You know, it’s not easy growing up in a Pentecostal/Evangelical church, where everyone is pretty much anti-gay, although it’s common knowledge that some of the most anointed musicians and singer-songwriters have, or have dealt with, same-sex attraction at some point. For me, it was particularly taboo because of my upbringing and the ministerial call on my life. I then had to think about the repercussions of this revelation. But I knew I had to get free.

… There was so much more in that interview that I thought was, unfortunately, overlooked. So much more to my story then the sexuality part, but most church folks are sexually repressed anyway, so they naturally gravitate right toward that type of subject matter. I noticed parts one and three weren’t juicy enough for the church or the public, yet they were the key to the whole puzzle. I talked about my same-sex attraction. I don’t think that there was any new information here. I’ve addressed this issue in my music for years. But for many, I guess, it was a shock of sorts. But believe me, it wasn’t for shock value. The real story is not cute, ladies and gentlemen. Freedom, my friends, is not for cowards.

There is a sad part to this entire situation as far as I am concerned. Tonex says that 96 percent of the responses he received have been positive. That enough confirms a belief I’ve had about the black community.

Approval or disapproval of gays and lesbians in the black community is far more complex than folks realize.

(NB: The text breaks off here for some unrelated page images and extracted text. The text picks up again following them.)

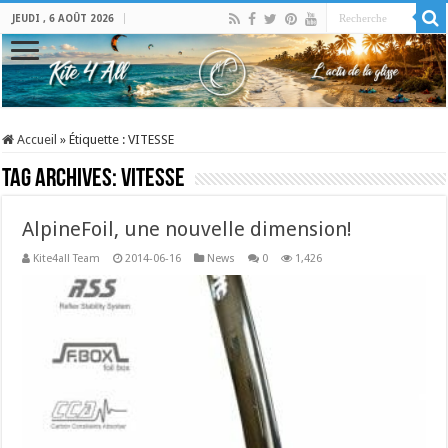
JEUDI , 6 AOÛT 2026
Accueil
»
Étiquette :
VITESSE
Tag Archives:
VITESSE
AlpineFoil, une nouvelle dimension!
Kite4all Team
2014-06-16
News
0
1,426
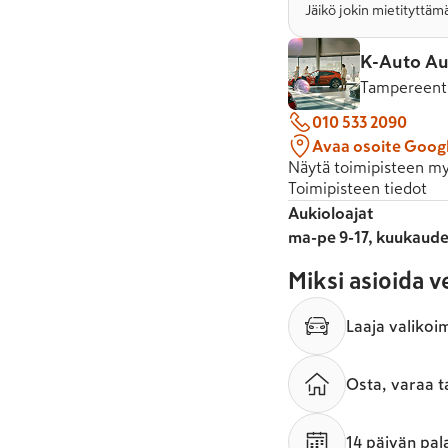
Jäikö jokin mietityttämä
K-Auto Au
Tampereenti
010 533 2090
Avaa osoite Goog
Näytä toimipisteen my
Toimipisteen tiedot
Aukioloajat
ma-pe 9-17, kuukaude
Miksi asioida 
Laaja valikoi
Osta, varaa t
14 päivän pal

The simplistic belief that the black community automatically does not approve of homosexuality is driven by three factors:

  • The religious right’s eagerness to exploit the ignorance of the African-American community regarding its lgbt members.
  • The cowardice of influential black leaders who tackle the issue with the force of a baby licking the tip of icing off of a cake.
  • And the self absorption of the lgbt community at large which refuses to acknowledge that the lgbt struggle for self-determination is present in some form or another in every ethnic group, every culture, and every country.

It’s a question that deserves far more attention than it is getting (hello Advocate magazine!).

However, I know that waiting for a major lgbt magazine to do a serious story on gay issues in the black community is like waiting for BET or Ebony or Jet to do a serious story on the issue.

I’ll probably be waiting so long for this to happen that my credit will become good.

Still, Tonex should be commended for his pioneering step. It’s not his fault that both of his communities are way behind on the issue.